11 de setembro de 2015

Filmenista: Vênus Noire (2010)

Vênus Noire é um filme que dói.   Baseado na biografia de Saartjie Baartman: nascida no final dos anos de 1780, na comunidade  Khoisian na África do Sul. Perdeu a mãe ainda criança e na adolescência perdeu o pai e o irmão. A comunidade onde Saartjie vivia foi atacada pelos colonizadores holandeses, ela foi feita de escrava. Em 1810, o médico inglês William Dunlop conheceu Saartjie, interessou-se pelas suas formas corporais: nádegas e seios grandes e genitália externa (tipo físico conhecido como Vênus Hotentote). Dunlop  convenceu o proprietário de Saartjie a permitir que ele a levasse para Europa, onde ela seria objeto de estudos científicos em função de seu corpo incomum. Porém, Saartjie foi levada a Londres, onde  foi colocada em exposição como objeto exótico.  Ela permanecia  semi-nua, realizava algumas danças em seguida o público era convidado  por Dunlop a tocá-la nas nádegas e os seios. Alguns espectadores a cutucavam com uma vara. O show de horrores de Dunlop revoltou um um grupo de abolicionistas, que  levou Dunlop ao tribunal, alegando que ele mantinha Saartjie em cativeiro contra a vontade dela. Saartjie testemunhou a favor de Dunlop no tribunal, alegou que ela era apenas uma mulher tentando ganhar um salário honesto, o caso foi arquivado. A polêmica popularizou a exposição e a Vênus Hotentote foi levada a Paris, onde foi vendida  para um domador de animais. Além de ser exposta como "animal exótico" seu corpo foi usada em "pesquisas científicas". 
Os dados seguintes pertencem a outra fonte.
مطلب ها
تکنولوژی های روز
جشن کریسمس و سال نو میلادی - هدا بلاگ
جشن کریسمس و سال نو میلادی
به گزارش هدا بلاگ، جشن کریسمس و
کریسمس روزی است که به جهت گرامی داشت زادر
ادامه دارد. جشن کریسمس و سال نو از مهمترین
Quando o público e os cientistas perderam o interesse por ela, seu dono a obrigou a se prostituir. Saartjie morreu em 1815, aos 25 anos, vítima da sífilis. Seu corpo foi vendido para o Museu Natural de Paris, onde foi dissecado e empalhado, permanecendo em exposição por muitos anos. Posteriormente, o corpo foi substituído por um molde de gesso. Com o fim do regime de Apartheid, o governo de Nelson Mandela iniciou uma campanha para que os restos mortais de Saartjie fosse devolvido para África do Sul e recebesse um sepultamento digno. Finalmente, em 2002, depois de uma campanha de quase uma década, o governo francês devolveu  o corpo  de Saartjiede para África. 
Em um tempo que os corpos das mulheres brancas eram escondidos por camadas e camadas de roupas, os corpos das não-brancas e das classes subalternas estavam sujeitos a "apreciação" pública, bem como à exploração sexual.  O caso de Saartjie é paradigmático da objetificação a que eram submetidos os corpos das mulheres de grupos humanos escravizados e colonizados. Retratadas pelos evolucionistas como figuras zoomórficas, "aberrações" que confirmavam o progresso do "tipo europeu" em relação aos demais tipos humanos. Um corpo apto a demarcar as diferenças raciais  e evolucionárias. Há quem pense essa sociedade que tratava as mulheres negras como "bichos exóticos" foi totalmente superada, que vivemos outros tempos, mas inúmeros exemplos contemporâneos demonstram o contrário. Ainda hoje, as mulheres negras colhem os frutos desse pensamento, sendo constrangidas ou a se enquadrar nos esteriótipos de "corpo exótico" ou a lutar arduamente para superar a desumanização produzida por esses esteriótipos e a exploração de seus corpos.